Darf die Wanderhure weiter wandern – und zwar unter dem Schutz des Markenrechts? Sie darf, dank einer durchaus verständigen, ja sogar humorvollen Entscheidung der zuständigen Richter beim Harmonisierungsamt für den Binnenmarkt. Die Richter hoben die Entscheidung der zuständigen Prüferin auf. Diese hatte es abgelehnt, die Wanderhure zur Wortmarke zu machen.
Die Ablehnung erfolgte nicht, weil es im 15. Jahrhundert – nur um diesen Zeitraum geht’s – möglicherweise noch viele andere Wanderhuren gab. Deren Erlebnisse könnten es ja auch wert sein, zu Papier gebracht zu werden. Nein, die Prüferin befand den Begriff „Hure“ schlicht für zu vulgär.
Die Richter halten dagegen, dass die Protagonistin des Romans wohl eindeutig mobil war und überdies sexuelle Dienstleistungen erbrachte, und zwar bis in höchste kirchliche Kreise auf dem Konzil in Konstanz. Die Juristen vermissen schon einen vergleichbaren, politisch korrekten Begriff, welcher die Tätigkeit der Wanderhure alternativ beschreiben könnte:
Im gegenwärtigen Sprachgebrauch existiert der Begriff „Wanderdienstleistungserbringerin“ nicht.
Insgesamt befinden sie:
Die angefochtene Entscheidung vermischt die Erwähnung eines Phänomens mit dem Phänomen selbst. Sie eignet sich hervorragend zum Verbot von Krimis mit dem Wort „Mord“ im Titel, denn bekanntlich sind Morde gemäß § 211 des eutschen Strafgesetzbuchs ein Verbrechen, und es gibt nichts sittenwidrigeres als solche zu begehen, und sie eignet sich hervorragend, den Liedermacher Reinhard Mey dem Scheiterhaufen zu überantworten, weil mit dem Lied „Der Mörder war
immer der Gärtner“ letztgenannter Berufsstand sittenwidrig verunglimpft worden sei.
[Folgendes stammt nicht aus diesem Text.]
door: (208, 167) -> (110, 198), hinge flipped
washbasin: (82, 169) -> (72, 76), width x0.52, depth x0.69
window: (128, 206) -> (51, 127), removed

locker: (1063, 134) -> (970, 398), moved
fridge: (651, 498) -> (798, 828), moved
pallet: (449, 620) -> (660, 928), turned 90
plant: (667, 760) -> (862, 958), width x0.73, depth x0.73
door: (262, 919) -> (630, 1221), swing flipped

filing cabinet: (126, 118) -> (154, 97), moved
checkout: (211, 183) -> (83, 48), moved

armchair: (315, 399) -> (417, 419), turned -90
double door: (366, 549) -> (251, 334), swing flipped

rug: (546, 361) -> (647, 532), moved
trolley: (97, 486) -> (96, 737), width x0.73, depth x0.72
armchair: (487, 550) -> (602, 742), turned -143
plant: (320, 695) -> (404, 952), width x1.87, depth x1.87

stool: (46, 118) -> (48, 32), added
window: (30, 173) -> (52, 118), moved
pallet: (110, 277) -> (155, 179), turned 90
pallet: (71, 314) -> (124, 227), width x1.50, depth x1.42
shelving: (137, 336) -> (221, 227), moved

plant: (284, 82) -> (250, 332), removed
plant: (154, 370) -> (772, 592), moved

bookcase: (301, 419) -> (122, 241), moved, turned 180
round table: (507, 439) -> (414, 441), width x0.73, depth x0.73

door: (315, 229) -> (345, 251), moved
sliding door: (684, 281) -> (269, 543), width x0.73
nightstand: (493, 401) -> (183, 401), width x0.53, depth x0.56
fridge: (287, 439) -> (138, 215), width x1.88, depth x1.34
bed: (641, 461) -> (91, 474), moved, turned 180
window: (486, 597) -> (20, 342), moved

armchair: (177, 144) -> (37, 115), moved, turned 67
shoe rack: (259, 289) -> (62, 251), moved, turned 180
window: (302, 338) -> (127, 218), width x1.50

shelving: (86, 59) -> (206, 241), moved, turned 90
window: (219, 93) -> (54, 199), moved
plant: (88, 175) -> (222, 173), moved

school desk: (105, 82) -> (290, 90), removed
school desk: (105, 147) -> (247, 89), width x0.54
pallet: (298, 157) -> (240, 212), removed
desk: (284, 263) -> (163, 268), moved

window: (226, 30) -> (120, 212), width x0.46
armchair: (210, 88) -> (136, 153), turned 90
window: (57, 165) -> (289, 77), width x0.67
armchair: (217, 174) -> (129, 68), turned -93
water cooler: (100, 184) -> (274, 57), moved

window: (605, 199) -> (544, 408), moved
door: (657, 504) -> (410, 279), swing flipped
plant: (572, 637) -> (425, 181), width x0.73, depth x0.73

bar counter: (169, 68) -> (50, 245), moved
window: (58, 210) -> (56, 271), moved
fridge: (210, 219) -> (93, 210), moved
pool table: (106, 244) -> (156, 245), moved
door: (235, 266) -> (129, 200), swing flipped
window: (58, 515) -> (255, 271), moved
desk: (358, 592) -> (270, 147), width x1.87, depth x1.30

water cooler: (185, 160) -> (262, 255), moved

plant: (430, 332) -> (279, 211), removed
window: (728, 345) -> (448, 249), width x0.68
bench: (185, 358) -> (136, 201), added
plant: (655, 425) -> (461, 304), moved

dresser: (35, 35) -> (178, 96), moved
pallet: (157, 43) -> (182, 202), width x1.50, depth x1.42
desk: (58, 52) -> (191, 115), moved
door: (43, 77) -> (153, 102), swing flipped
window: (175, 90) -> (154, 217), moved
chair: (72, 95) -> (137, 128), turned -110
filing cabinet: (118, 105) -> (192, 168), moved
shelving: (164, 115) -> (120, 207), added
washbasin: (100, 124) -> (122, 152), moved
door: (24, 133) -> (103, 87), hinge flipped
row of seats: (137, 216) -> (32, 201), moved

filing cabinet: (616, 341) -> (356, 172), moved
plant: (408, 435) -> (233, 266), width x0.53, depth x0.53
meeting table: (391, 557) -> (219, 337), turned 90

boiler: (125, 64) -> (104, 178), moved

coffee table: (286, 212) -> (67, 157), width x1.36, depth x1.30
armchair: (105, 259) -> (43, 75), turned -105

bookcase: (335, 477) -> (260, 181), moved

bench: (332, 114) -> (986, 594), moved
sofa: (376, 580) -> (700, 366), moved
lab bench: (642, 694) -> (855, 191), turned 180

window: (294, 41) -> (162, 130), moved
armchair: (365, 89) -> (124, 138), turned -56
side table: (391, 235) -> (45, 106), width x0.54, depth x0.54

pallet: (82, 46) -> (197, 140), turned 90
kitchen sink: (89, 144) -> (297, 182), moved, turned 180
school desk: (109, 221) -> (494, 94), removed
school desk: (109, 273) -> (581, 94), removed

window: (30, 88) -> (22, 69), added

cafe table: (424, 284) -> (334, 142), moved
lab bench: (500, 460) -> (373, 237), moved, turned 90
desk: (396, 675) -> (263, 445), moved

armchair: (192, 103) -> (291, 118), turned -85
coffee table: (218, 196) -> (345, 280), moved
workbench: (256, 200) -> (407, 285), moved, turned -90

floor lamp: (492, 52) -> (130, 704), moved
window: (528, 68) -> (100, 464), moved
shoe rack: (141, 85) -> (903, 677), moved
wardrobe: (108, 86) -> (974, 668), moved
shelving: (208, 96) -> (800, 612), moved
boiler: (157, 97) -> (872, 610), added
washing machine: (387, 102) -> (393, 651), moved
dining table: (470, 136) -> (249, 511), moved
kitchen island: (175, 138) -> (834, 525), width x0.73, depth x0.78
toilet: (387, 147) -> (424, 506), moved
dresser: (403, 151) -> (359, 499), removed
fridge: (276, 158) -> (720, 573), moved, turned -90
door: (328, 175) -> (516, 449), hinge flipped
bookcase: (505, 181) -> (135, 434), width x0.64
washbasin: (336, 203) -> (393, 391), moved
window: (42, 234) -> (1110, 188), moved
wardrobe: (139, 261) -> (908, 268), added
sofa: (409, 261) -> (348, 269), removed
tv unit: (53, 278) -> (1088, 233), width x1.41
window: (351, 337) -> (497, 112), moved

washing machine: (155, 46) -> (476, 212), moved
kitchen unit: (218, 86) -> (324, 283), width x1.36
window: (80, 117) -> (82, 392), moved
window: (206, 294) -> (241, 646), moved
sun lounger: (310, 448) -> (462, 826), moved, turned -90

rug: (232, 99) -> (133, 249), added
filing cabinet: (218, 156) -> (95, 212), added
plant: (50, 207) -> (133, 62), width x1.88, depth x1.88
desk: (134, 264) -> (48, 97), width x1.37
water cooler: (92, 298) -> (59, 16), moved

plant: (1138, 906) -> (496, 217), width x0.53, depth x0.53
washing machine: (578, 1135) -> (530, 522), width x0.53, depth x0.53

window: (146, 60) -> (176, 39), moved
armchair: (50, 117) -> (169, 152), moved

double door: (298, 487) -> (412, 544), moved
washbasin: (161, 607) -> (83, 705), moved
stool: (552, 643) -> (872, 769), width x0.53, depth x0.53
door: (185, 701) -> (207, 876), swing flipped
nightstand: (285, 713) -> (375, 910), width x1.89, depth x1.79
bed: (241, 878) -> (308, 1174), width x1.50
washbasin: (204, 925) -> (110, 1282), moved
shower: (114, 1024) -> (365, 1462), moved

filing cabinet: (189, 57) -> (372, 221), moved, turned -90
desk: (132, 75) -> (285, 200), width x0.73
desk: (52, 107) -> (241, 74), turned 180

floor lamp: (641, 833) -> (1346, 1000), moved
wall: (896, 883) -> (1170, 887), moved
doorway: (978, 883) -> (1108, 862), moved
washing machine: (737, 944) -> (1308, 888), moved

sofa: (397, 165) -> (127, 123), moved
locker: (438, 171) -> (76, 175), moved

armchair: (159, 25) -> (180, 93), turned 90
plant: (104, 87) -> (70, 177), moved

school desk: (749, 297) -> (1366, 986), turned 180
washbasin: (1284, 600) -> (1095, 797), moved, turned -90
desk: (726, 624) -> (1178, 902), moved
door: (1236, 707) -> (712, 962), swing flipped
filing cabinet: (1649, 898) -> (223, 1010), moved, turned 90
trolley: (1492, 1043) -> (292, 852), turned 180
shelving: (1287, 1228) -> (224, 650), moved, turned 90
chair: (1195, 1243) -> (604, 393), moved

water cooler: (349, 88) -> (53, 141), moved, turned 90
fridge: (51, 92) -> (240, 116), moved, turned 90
Kurz: Die angefochtene Entscheidung versäumt die Unterscheidung von Fact und Fiction.
Die Folgen seiner Entscheidung sind dem Gericht bewusst:
Die Wanderdame darf also weiterwandern, und ihre Wanderwege können mit „wissenschaftlichen und Vermessungs-Instrumenten“ kartographiert, in „Loseblattsammlungen“ regelmäßig aktualisiert, mit „OCR-Zeichenerkennung“ aufbereitet, in „Chat-Rooms“ breitgetreten und zur „sportlichen Aktivität“ erklärt werden, wobei die Kammer selbstverständlich davon ausgeht, dass mit den beanspruchten „Erziehungs“-Dienstleistungen solche der gemeinnützigen Sozialarbeit gemeint sind und nicht solche der Erziehung zur Prostitution.